SOURCE EXTRACT:
• • • • •
4:51 am on Dec 13, 2003 (gmt 0)

WebmasterWorld Senior Member 10+ Year Member



from 1k crawler hits a day to 10k

No wonder Googlebot hasn't indexed my entire site yet! ;o)

doc_z

10:04 am on Dec 13, 2003 (gmt 0)

WebmasterWorld Senior Member 10+ Year Member Top Contributors Of The Month



I've read two conflicting ideas, One that says google sees pages, not sites, and another that say there is a maximum number of pages per site google will crawl, and that it is based on that site's pagerank. These are obviously contradictory, whic one is right, and is there a total number of pages google will index?

My experience is that there is indeed a relation between PR and number of pages that will crawled. However, this doesn't mean that Google is seeing sites/domains.

In my experience, you will have problems to get pages crawled if the toolbar PR is lower than PR1. Therefore, the behaviour is page based (because PR depends on the linking structure) and it doesn't matter if these pages are on a single site/domain or not.

The number of pages that Google will crawl depends on the incoming PR as well as your linking structure. If all your incoming links are going to the index page (PRx) and you have no outgoing links to third party pages/sites, the number of pages that get crawled are approx. (proportional) 30*x for the worst linking strategy while they are roughly (prop.) 20^x in case of a perfect linking structure. (And it doesnt matter if these pages are on a single site/domain or not as long as there are no additional incoming links.)

If the links are links coming into different (inner) pages, the result is in principle the same. You just have to add up PR of all incoming links. However, deep linking makes it easier to get a flat PR distribution and therefore can increase the number of pages that are crawled.

percentages

10:16 am on Dec 13, 2003 (gmt 0)

WebmasterWorld Senior Member 10+ Year Member Top Contributors Of The Month



>The number of pages that Google will crawl depends on the incoming PR as well as your linking structure.
• • • • •
Saved data entries:

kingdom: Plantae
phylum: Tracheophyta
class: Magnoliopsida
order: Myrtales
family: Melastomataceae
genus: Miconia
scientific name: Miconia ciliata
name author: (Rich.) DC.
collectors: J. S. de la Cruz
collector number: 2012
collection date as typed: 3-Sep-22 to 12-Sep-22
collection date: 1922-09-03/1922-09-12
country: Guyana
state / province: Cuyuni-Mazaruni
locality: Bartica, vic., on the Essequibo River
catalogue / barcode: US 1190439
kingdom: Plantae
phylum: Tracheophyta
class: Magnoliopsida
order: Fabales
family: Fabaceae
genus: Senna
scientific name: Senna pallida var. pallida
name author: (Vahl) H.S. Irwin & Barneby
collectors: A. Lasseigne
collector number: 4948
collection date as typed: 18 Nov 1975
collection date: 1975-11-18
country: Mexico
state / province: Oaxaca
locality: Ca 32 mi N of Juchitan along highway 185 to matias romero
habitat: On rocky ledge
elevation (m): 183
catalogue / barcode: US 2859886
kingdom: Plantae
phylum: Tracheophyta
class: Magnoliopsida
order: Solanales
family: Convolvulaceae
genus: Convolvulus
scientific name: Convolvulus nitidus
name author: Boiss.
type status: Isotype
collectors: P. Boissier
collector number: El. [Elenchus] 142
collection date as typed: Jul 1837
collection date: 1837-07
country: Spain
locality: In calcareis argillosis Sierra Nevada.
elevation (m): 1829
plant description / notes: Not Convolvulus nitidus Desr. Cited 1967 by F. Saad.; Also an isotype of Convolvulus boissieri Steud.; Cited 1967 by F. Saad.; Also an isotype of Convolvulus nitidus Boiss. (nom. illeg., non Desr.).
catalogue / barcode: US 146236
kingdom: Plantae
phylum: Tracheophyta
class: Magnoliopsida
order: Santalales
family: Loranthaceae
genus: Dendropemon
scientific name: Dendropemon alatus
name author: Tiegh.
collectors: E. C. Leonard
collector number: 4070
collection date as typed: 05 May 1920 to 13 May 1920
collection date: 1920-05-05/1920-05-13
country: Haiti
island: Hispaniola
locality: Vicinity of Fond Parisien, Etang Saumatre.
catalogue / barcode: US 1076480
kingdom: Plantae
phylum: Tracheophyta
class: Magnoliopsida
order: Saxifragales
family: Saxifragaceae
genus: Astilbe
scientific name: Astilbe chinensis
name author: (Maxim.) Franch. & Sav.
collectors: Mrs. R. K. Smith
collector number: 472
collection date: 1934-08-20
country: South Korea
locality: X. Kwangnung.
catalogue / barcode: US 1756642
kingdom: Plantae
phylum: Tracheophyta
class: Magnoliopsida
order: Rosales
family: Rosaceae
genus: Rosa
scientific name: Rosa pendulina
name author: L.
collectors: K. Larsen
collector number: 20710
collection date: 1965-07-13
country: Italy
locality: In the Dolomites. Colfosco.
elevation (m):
• • • • •
USING THE INFORMATION:
1. In the forum thread about Google crawling, rewrite everything from "I've read two" down to "google will index?", substituting "link popularity" for "pagerank".
2. Resume the forum thread about Google crawling, picking up right after its last line.

RESULTS:
1.
I've read two conflicting ideas, One that says google sees pages, not sites, and another that say there is a maximum number of pages per site google will crawl, and that it is based on that site's link popularity. These are obviously contradictory, whic one is right, and is there a total number of pages google will index?

2.
Yes....linking structure is the key. I have a new PR4 site that got 30,000+ pages indexed within 3 weeks, just because of a curious bot and a several strategically placed deep links.

GoogleBot seems to get bored if she has to always start at the same place and follow the same line for the milk and cookies every time. She's an explorer hungry for new stuff, but you have to help her to find the way :)

Bobby_Davro

2:00 pm on Dec 13, 2003 (gmt 0)

10+ Year Member



It is also worth pointing out that different data centres appear to hold different numbers of pages. For example (a real one), a good PR6 site might have a permanent 70K limit on '-gv' but a 100K limit on '-dc'.

This may mean that Google targets different datacentres to the regions that they feed, or that the separate datacentres have unequal capacities, or that they use different algorithms. Either way the data held by the centres varies (or is reported as varying).

I have also noticed that googlebot will crawl a lot more pages than it ever adds. I watched a new site (PR4) since launch. It had 22K pages crawled in the first month, but just 3K added. This wasn't due to duplicate content either.

johnser

2:31 pm on Dec 13, 2003 (gmt 0)

WebmasterWorld Senior Member 10+ Year Member



Good point Bobby_Davro - What do you do to encourage pages to stick?

BrianK

4:58 pm on Dec 13, 2003 (gmt 0)

10+ Year Member



>>What do you do to encourage pages to stick?

I'd be curious about this also - we launched a new site right as Florida was unfolding - all the urls are different as we moved to .htm extensions from .asp. I've watched 3 crawls that got the pages in www3, then www2, and then they dissappear - it's happened 3 times (our home page is PR6 an gets spidered daily). As some pages get page rank, they seem to stick, so i *think* that's got something to do with it, but even a couple pages with 0 rank are sticking....it's a mystery to me.

edit>> BTW - we've done 301 redirects on all the old pages to the appropriate new pages

Brian

stargeek

7:13 pm on Dec 13, 2003 (gmt 0)

10+ Year Member



wow great post, thanks for the info. Any pointers on "perfect" linking structure vs "worst"?